Level Up & OSR Enthusiast
I've made peace with this issue. Yes, its hard to get players engaged with my setting. But they can stand me occasionally taking about that this and that happened because of setting reasons. I've come to realize I mainly work on the setting for my own sake, to make the stories make sense to me and create a framework for inventing new stories. Its worth investing in the setting just for myself. Sometime the players engage with the setting, but that is usually very local and not the reason I do all the work.
I appreciate setting and verisimilitude for their own sakes, both as a player and a DM, because I want what happens in the world to make logical sense to me (within the conceits of the setting, of course). For me, my appreciation of TTRPGs comes from a juxtaposition of my loves for speculative fiction (which is why I want fantasy and/or science fiction elements) and history (which is why I want logic and consistency, and for the world to resemble RL outside of those speculative elements). Both parts are very important to me.
 


Committed Hero

Adventurer
When I am forced to make a timeline, I now make them go in reverse order. That way, players who are less interested in the setting can read a bit and know the general gist of what's happening now. They aren't put off by things that happened eons ago and probably don't affect their character's life in a meaningful way. Players willing to do a deeper dive - because their PCs are older, or they want to know more about the setting - can go as far as they like and {(ideally) see how the major events have shaped the setting.
 

Voadam

Legend
When I am forced to make a timeline, I now make them go in reverse order. That way, players who are less interested in the setting can read a bit and know the general gist of what's happening now. They aren't put off by things that happened eons ago and probably don't affect their character's life in a meaningful way. Players willing to do a deeper dive - because their PCs are older, or they want to know more about the setting - can go as far as they like and {(ideally) see how the major events have shaped the setting.
I do the same.

Most relevant stuff to the immediate situation up front for the reader and more background structure the further you go.
 

Theory of Games

Storied Gamist
dndmemedump-26-20221007-600x604.jpg
 

Aldarc

Legend
Sure, they may be fun to read for pleasure. I personally find the Silmarillion pretty boring overall. But opinions on that will vary by taste. And, reading is (almost always) a solo activity. If someone is reading something and they decide they don’t like it, there’s no harm in simply not reading any further.
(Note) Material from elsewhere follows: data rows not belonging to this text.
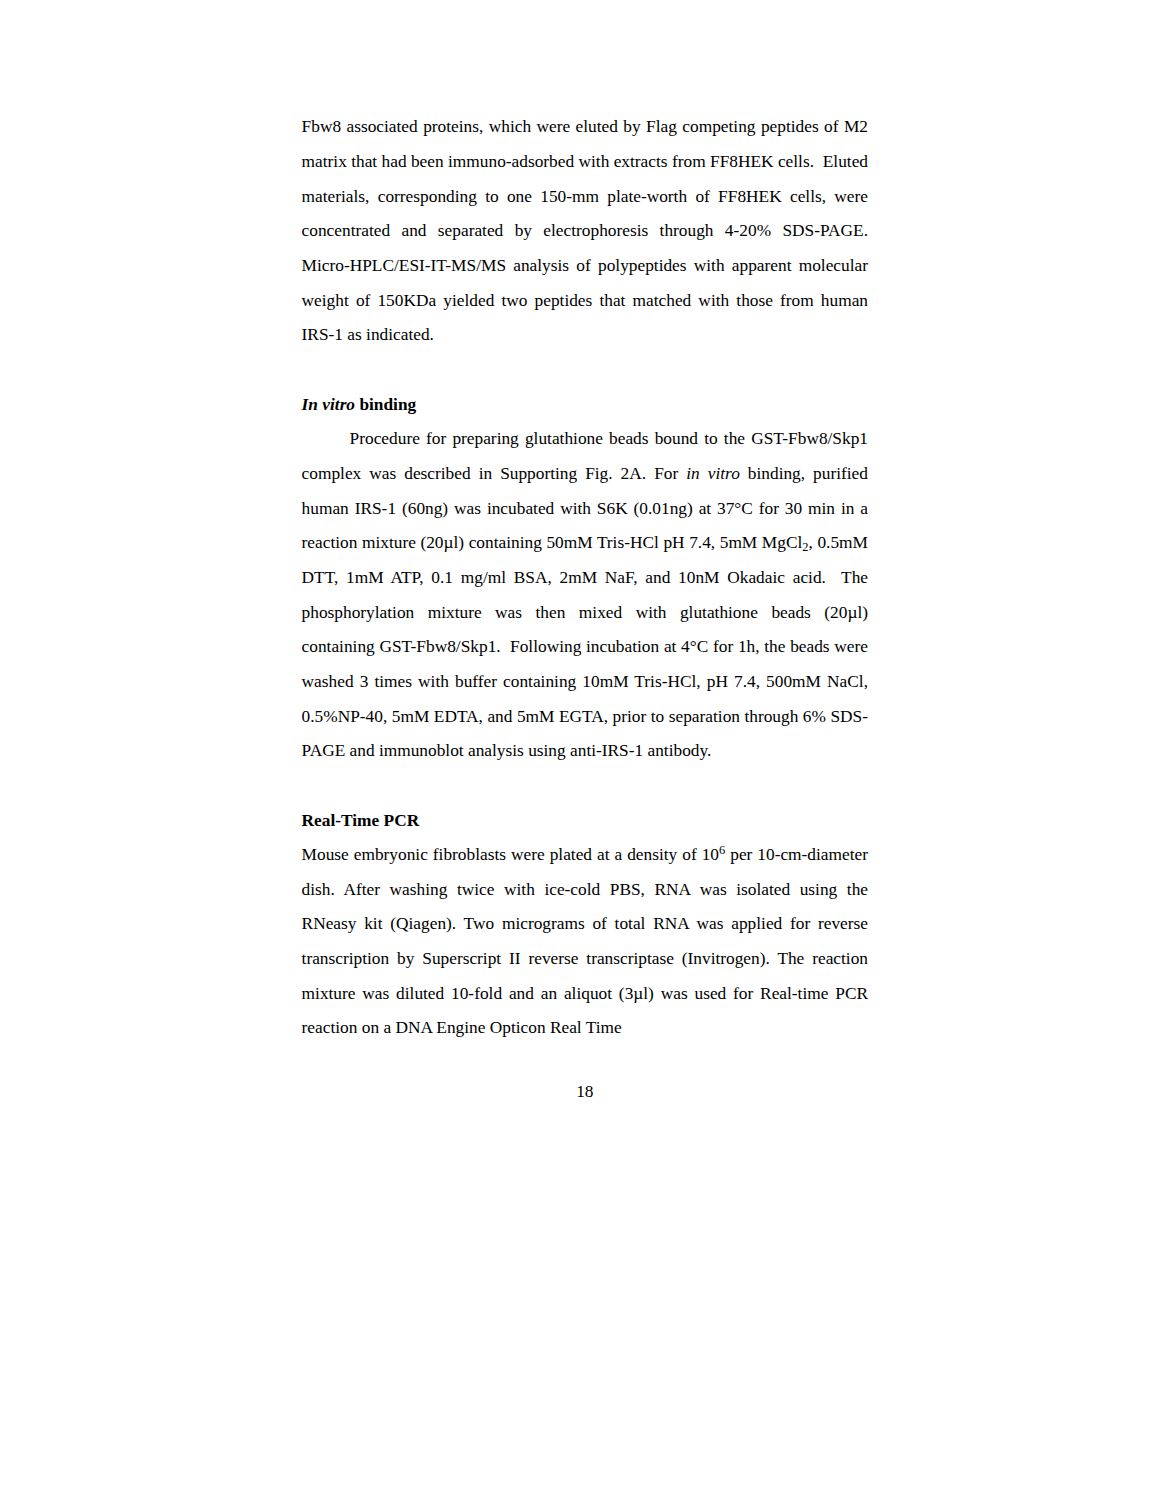Fbw8 associated proteins, which were eluted by Flag competing peptides of M2 matrix that had been immuno-adsorbed with extracts from FF8HEK cells. Eluted materials, corresponding to one 150-mm plate-worth of FF8HEK cells, were concentrated and separated by electrophoresis through 4-20% SDS-PAGE. Micro-HPLC/ESI-IT-MS/MS analysis of polypeptides with apparent molecular weight of 150KDa yielded two peptides that matched with those from human IRS-1 as indicated.
In vitro binding
Procedure for preparing glutathione beads bound to the GST-Fbw8/Skp1 complex was described in Supporting Fig. 2A. For in vitro binding, purified human IRS-1 (60ng) was incubated with S6K (0.01ng) at 37°C for 30 min in a reaction mixture (20µl) containing 50mM Tris-HCl pH 7.4, 5mM MgCl2, 0.5mM DTT, 1mM ATP, 0.1 mg/ml BSA, 2mM NaF, and 10nM Okadaic acid. The phosphorylation mixture was then mixed with glutathione beads (20µl) containing GST-Fbw8/Skp1. Following incubation at 4°C for 1h, the beads were washed 3 times with buffer containing 10mM Tris-HCl, pH 7.4, 500mM NaCl, 0.5%NP-40, 5mM EDTA, and 5mM EGTA, prior to separation through 6% SDS-PAGE and immunoblot analysis using anti-IRS-1 antibody.
Real-Time PCR
Mouse embryonic fibroblasts were plated at a density of 106 per 10-cm-diameter dish. After washing twice with ice-cold PBS, RNA was isolated using the RNeasy kit (Qiagen). Two micrograms of total RNA was applied for reverse transcription by Superscript II reverse transcriptase (Invitrogen). The reaction mixture was diluted 10-fold and an aliquot (3µl) was used for Real-time PCR reaction on a DNA Engine Opticon Real Time
18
But… think of it as a game. If LotR was an RPG, almost none of the Silmarillion is needed for play. None of it actually matters. The “players” never actually interact with any of it.

It’s the kind of self indulgence that I think is among the worst traits a GM can have (and trust me, I include myself in that).
I find LotR pretty boring in comparison to The Silmarillion and the Hobbit. I have been able to re-read the latter two a fair number of times, but there is invariably a point when I try re-reading the former when I grow bored and stop.